When we tell the story, we should clearly point to Jesus even though we may not use his name or explicitly draw people to a chapter and verse found in red letters. We are the people of the story and Jesus is the story. He is a beautiful story, a mysterious story, an amazing story, a never-ending story, and to many people he is the greatest story never told. As we gaze into this revelation of Jesus throughout 2020, I pray that our imagination is opened and our vocabulary expanded to reveal Jesus in new ways to others. We must tell the story, but being direct is not really the way of the Master. He told it in way to opened people up, differently, slant. We should, as Peterson encourages us to do, “Tell It Slant.”

Readers and Keepers

In verse three John conveys that the Angel who speaks to him says those who read and keep the words of this revelation will be blessed. Who doesn’t want to be blessed? We all want to be blessed. If we want to be blessed we not only need to read this book of the Bible, one of the least read by Christians due to the confusion over its meaning and purpose, but we should “keep it.” What does that mean? We should live it and honor it with our lives. How many people can you say have lived and honored the book of Revelation? If this was so important, why are we missing it? We saw in the book of Acts how Gentiles and Jews missed the Messiah because they either did not believe in him at all or believed things about him that were misguided or misunderstood. Folks, the same is true of our problem with seeing Jesus in Revelation. We are not looking for him as he is revealed he but as we think he will be or should be. Stay focused throughout the year as we dive deep into reading and learning how to “keep” the words of this book. 

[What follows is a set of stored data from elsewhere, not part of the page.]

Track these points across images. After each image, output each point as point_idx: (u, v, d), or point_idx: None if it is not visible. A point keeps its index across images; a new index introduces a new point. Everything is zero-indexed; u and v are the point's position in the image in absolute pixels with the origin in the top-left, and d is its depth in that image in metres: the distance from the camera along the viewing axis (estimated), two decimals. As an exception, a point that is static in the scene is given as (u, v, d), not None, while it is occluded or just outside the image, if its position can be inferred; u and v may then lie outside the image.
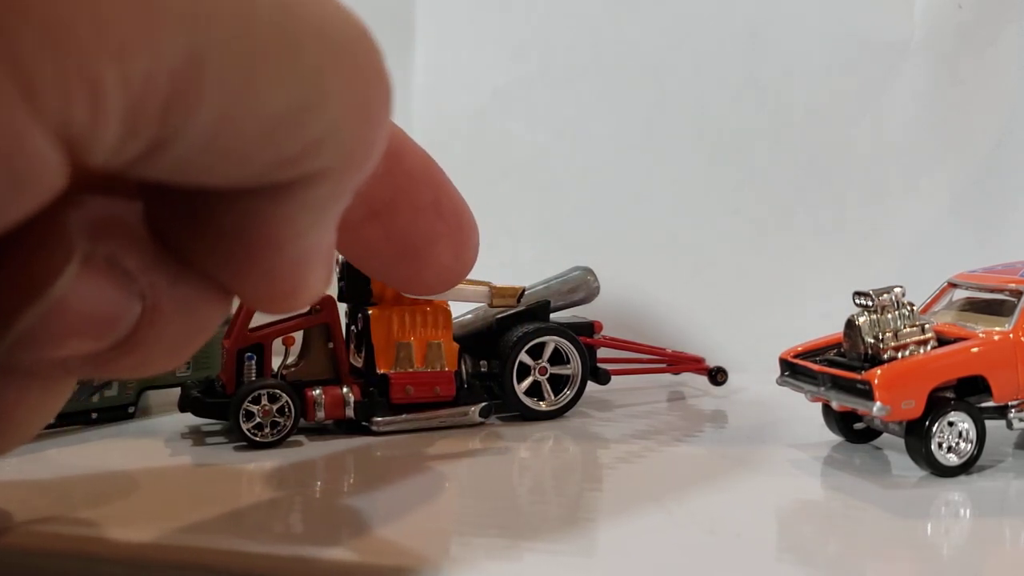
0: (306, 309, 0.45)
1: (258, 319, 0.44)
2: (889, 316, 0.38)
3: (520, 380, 0.48)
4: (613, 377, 0.52)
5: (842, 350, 0.40)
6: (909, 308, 0.38)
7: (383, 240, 0.21)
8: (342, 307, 0.46)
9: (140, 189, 0.15)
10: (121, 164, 0.13)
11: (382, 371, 0.45)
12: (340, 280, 0.47)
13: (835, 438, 0.42)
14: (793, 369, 0.41)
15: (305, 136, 0.14)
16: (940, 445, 0.37)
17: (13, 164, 0.11)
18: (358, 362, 0.46)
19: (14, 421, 0.17)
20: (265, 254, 0.15)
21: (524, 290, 0.47)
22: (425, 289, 0.22)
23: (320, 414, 0.43)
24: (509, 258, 0.65)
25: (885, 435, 0.41)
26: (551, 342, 0.49)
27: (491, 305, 0.46)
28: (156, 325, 0.15)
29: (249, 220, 0.15)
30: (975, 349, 0.37)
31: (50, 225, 0.14)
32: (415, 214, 0.21)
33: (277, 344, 0.44)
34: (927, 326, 0.38)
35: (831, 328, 0.41)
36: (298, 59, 0.13)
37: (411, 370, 0.45)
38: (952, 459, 0.37)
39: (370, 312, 0.45)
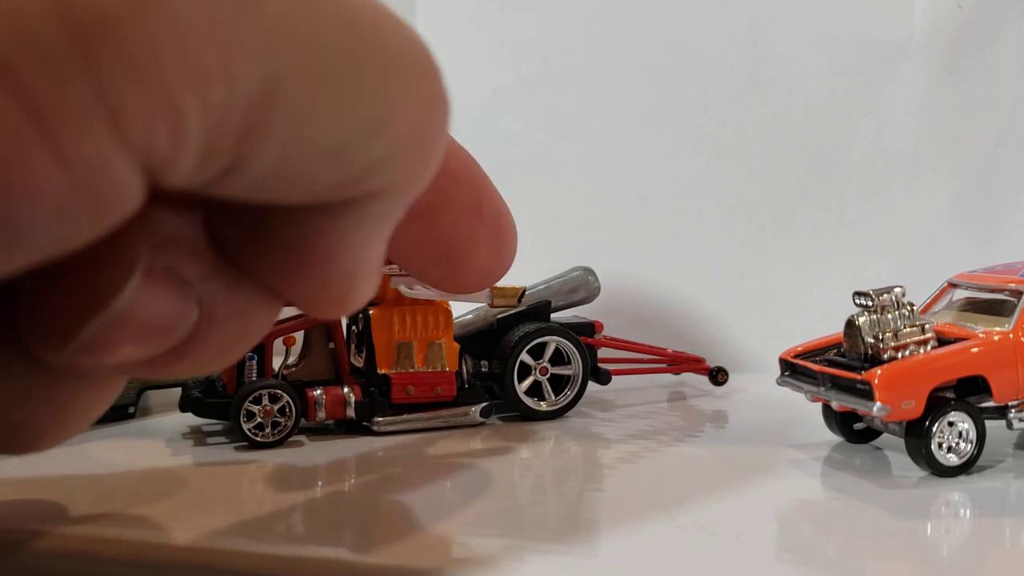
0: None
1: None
2: (889, 316, 0.38)
3: (521, 380, 0.48)
4: (614, 377, 0.52)
5: (842, 350, 0.40)
6: (909, 308, 0.38)
7: (423, 241, 0.21)
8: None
9: (202, 199, 0.16)
10: (195, 186, 0.13)
11: (383, 371, 0.45)
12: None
13: (835, 438, 0.42)
14: (793, 369, 0.41)
15: (369, 157, 0.14)
16: (940, 445, 0.37)
17: (98, 189, 0.12)
18: (359, 362, 0.46)
19: (69, 417, 0.17)
20: (320, 266, 0.16)
21: (525, 290, 0.47)
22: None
23: (321, 414, 0.43)
24: (509, 258, 0.65)
25: (885, 435, 0.41)
26: (552, 342, 0.49)
27: (492, 305, 0.46)
28: (211, 330, 0.15)
29: (307, 234, 0.15)
30: (975, 349, 0.37)
31: (116, 237, 0.14)
32: (457, 216, 0.21)
33: (278, 344, 0.44)
34: (927, 326, 0.38)
35: (831, 328, 0.41)
36: (365, 82, 0.14)
37: (412, 370, 0.45)
38: (952, 459, 0.37)
39: (371, 312, 0.45)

Frank Viola and Leonard Sweet wrote a strongly prophetic book in 2010, which they were writing for the moment but I find rings even more true in 2020, titled “Jesus Manifesto.” The message of the book is how much the world around us needs Jesus, but also how much the church needs Jesus. We have become centered on so much that pertains to Jesus, but left Jesus out or on the sidelines. Jesus question to his disciples is relevant for us today. “Who do you say  I am?” (John 16:15 NIV). Who we say He is turns out to be the most important question in the world, for all time and at any time. We need to focus our attention on knowing the answer and revealing it with our lives. That is the purpose of our study and the purpose of the book we know as “Revelation.”

As I close this thought today, I want to echo the voice of Beth Moore in her book “Believing God.” I think the greatest trouble we have in seeing Jesus Christ, trusting him, and living fully in him is that we just don’t really believe him fully. If we did we would worship and pray differently.

We would confidently praise him more and with more passion as Pastor Becky often encourages us to do. We would gladly lay ourselves and all our concerns at his feet as Eric Gilmore encourages us to do in his time at Jesus 19 and in his video about a word for 2020. I pray we get a greater and more full Revelation of Jesus the Messiah!

Father, open our eyes, hearts, and minds. As you open us within, open our mouths to share it with others. Open us out to those who need this revelation, just like we do. Holy Spirit, shows us the deep things of God and the vision of Jesus as he is seen through eternal eyes. Jesus, make yourself known in and through us. Let us pray!